世界経済評論IMPACT(世界経済評論インパクト)

No.2199
世界経済評論IMPACT No.2199

観客入れて五輪強行するならワクチン接種底上げの手段に

藤村 学

(青山学院大学経済学部 教授)

2021.06.21

 新型コロナのワクチン接種が不十分なまま,東京五輪開催が1カ月後に迫った。五輪大会のホスト都市にとっての思わしくない経済史は前稿(『五輪招致は「勝者の呪い」?』2016年10月10日付)で論じた。不幸なことに,コロナ禍に見舞われ1年延期した時点でいわば「泣きっ面に蜂」状態となった。

 現段階で国民全体にとって大会実施のメリットをあえて見出す一案として,集団免疫獲得を早める手段に利用することを主張したい。

 一般に,ある新技術が社会に普及していくパターンにおいて,横軸に時間経過,縦軸に普及率を考えると,斜めに寝た格好のS字カーブが描かれる。これを新型コロナワクチン接種に援用すると,初期の「様子見」段階では,医療従事者や感染による死亡リスクが大きい高齢者層が接種を主導する。次に,接種の私的メリットが実証され始めると,リスク中立的な層が自発的に参入して接種が加速する。しかし,いずれは減速期に入る。それは,未接種者のなかに認知バイアス(副作用リスクの過大評価)をもつワクチン忌避層と,集団免疫に「タダ乗り」しようとする層が大半を占めるようになるからである。
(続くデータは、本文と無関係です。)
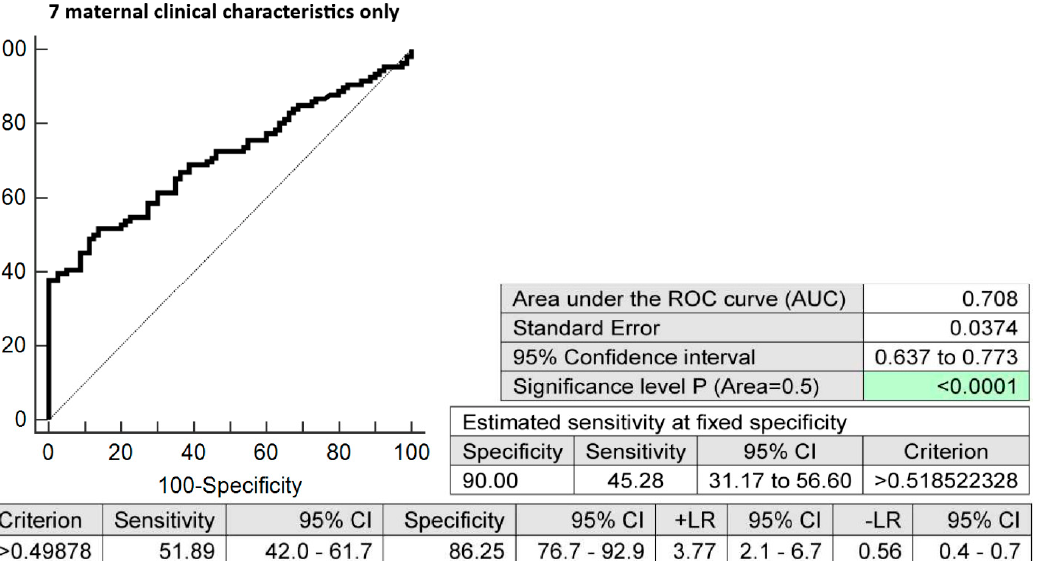
Figure 5. Combination of seven maternal clinical characteristics only (maternal age and BMI values at early stages of gestation, infertility treatment with assisted reproductive technology, the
この減速期が訪れるのが早ければ早いほど集団免疫獲得が遠のいてしまう。

 ワクチン接種が減速したまま放置されれば,ウィルスの変異スピードに社会がついていけず,新型コロナのパンデミックが永遠に収束しないシナリオも想像できる。実際,イスラエル,カナダ,米国,英国,チリ,バーレーンといった接種率上位国(6月中旬時点)では最低1回接種の人口が5~6割のあたりで減速しているように見える一方,これらの国々の一部では感染再拡大の兆しが見られる。

 米国では,州によっては宝くじ,無料飲食物,無料観戦チケットなど露骨な「アメ」が乱発され,EUでは,ワクチン証明書発行という形で非接種者への経済活動制限という「ムチ」が導入されている。日本はまだ接種減速期に至っていないが,いずれ政策介入が必要な局面に移るだろう。そこで,五輪強行を,感染拡大リスクを抑えつつ集団免疫獲得を早める手段にする余地を探れないだろうか。

 東京や大阪の大規模接種会場の予約に空きが多いということは,自治体から接種券配布済みの高齢者層の多くが近隣のクリニック等での個別接種を選んでいるということだ。これを受けて接種対象年齢がすべての成人へ拡大され,さらに職域・大学での接種も始まるが,これらは五輪の有無にかかわらず自発的に接種を受ける層なので,集団免疫獲得を「追加的に」早める効果には貢献しない。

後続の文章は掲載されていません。